@tomas :(
@kdfrawg sorry. When I said it seemed so outlandish to me, I meant I was matching that outlandishness with outlandish suggestions.
My impression has been that most people torrent illegally, and many don't have an issue with it. I didn't think you would take it as an offense literally or hyperbolically.
@larand I'm neither saying anything about distributed systems being unable to do that -- but mastodon has issues with it.
@larand You can't realistically prevent something online from being copied. But you can control the canonical source, and I think that's important.
@larand Someone can make copies of my tweet in a bunch of places. If I'm trying to cover something up, that's a problem.
If I just want to delete my tweet, though, I can do that. On Mastodon, this is a lot more complicated.

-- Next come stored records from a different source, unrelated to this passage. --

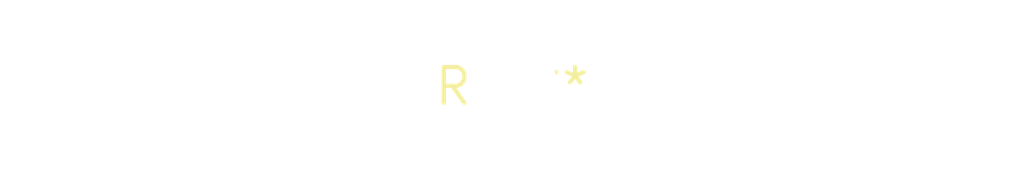
<source format=kicad_pcb>
(kicad_pcb (version 20240108) (generator pcbnew)

  (general
    (thickness 1.6)
  )

  (paper "A4")
  (layers
    (0 "F.Cu" signal)
    (31 "B.Cu" signal)
    (32 "B.Adhes" user "B.Adhesive")
    (33 "F.Adhes" user "F.Adhesive")
    (34 "B.Paste" user)
    (35 "F.Paste" user)
    (36 "B.SilkS" user "B.Silkscreen")
    (37 "F.SilkS" user "F.Silkscreen")
    (38 "B.Mask" user)
    (39 "F.Mask" user)
    (40 "Dwgs.User" user "User.Drawings")
    (41 "Cmts.User" user "User.Comments")
    (42 "Eco1.User" user "User.Eco1")
    (43 "Eco2.User" user "User.Eco2")
    (44 "Edge.Cuts" user)
    (45 "Margin" user)
    (46 "B.CrtYd" user "B.Courtyard")
    (47 "F.CrtYd" user "F.Courtyard")
    (48 "B.Fab" user)
    (49 "F.Fab" user)
    (50 "User.1" user)
    (51 "User.2" user)
    (52 "User.3" user)
    (53 "User.4" user)
    (54 "User.5" user)
    (55 "User.6" user)
    (56 "User.7" user)
    (57 "User.8" user)
    (58 "User.9" user)
  )

  (setup
    (pad_to_mask_clearance 0)
    (pcbplotparams
      (layerselection 0x00010fc_ffffffff)
      (plot_on_all_layers_selection 0x0000000_00000000)
      (disableapertmacros false)
      (usegerberextensions false)
      (usegerberattributes false)
      (usegerberadvancedattributes false)
      (creategerberjobfile false)
      (dashed_line_dash_ratio 12.000000)
      (dashed_line_gap_ratio 3.000000)
      (svgprecision 4)
      (plotframeref false)
      (viasonmask false)
      (mode 1)
      (useauxorigin false)
      (hpglpennumber 1)
      (hpglpenspeed 20)
      (hpglpendiameter 15.000000)
      (dxfpolygonmode false)
      (dxfimperialunits false)
      (dxfusepcbnewfont false)
      (psnegative false)
      (psa4output false)
      (plotreference false)
      (plotvalue false)
      (plotinvisibletext false)
      (sketchpadsonfab false)
      (subtractmaskfromsilk false)
      (outputformat 1)
      (mirror false)
      (drillshape 1)
      (scaleselection 1)
      (outputdirectory "")
    )
  )

  (net 0 "")

  (footprint "MountingHole_3.2mm_M3_DIN965_Pad" (layer "F.Cu") (at 0 0))

)

</source>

@hybotics @phoneboy @sumudu @larand @indigo
I'm surprised all of you take such a harsh stance on ownership and control, considering your use of 10C. Maybe our work is arbitrary, and it really is only the community that matters. :D
I think it's a downright shame to think ownership and control are the same thing, and so abandon ownership because there's no practical control over online content. It is simplistic to say that because you cannot prevent someone from copying something, you cannot control it, nor own it. You do own it, and you should be able to control your own copy, at least! (that is where this originally came from: not being able to control your very own copy of your data on a mastodon instance.)
Do you all torrent illegal content, as well? Do you think we shouldn't pay for social networks? When you post something illegal onto a distributed platform, do you think you won't be held responsible if it doesn't go to an instance you own and control? I'm casting a wide net here, because this seems so outlandish to me.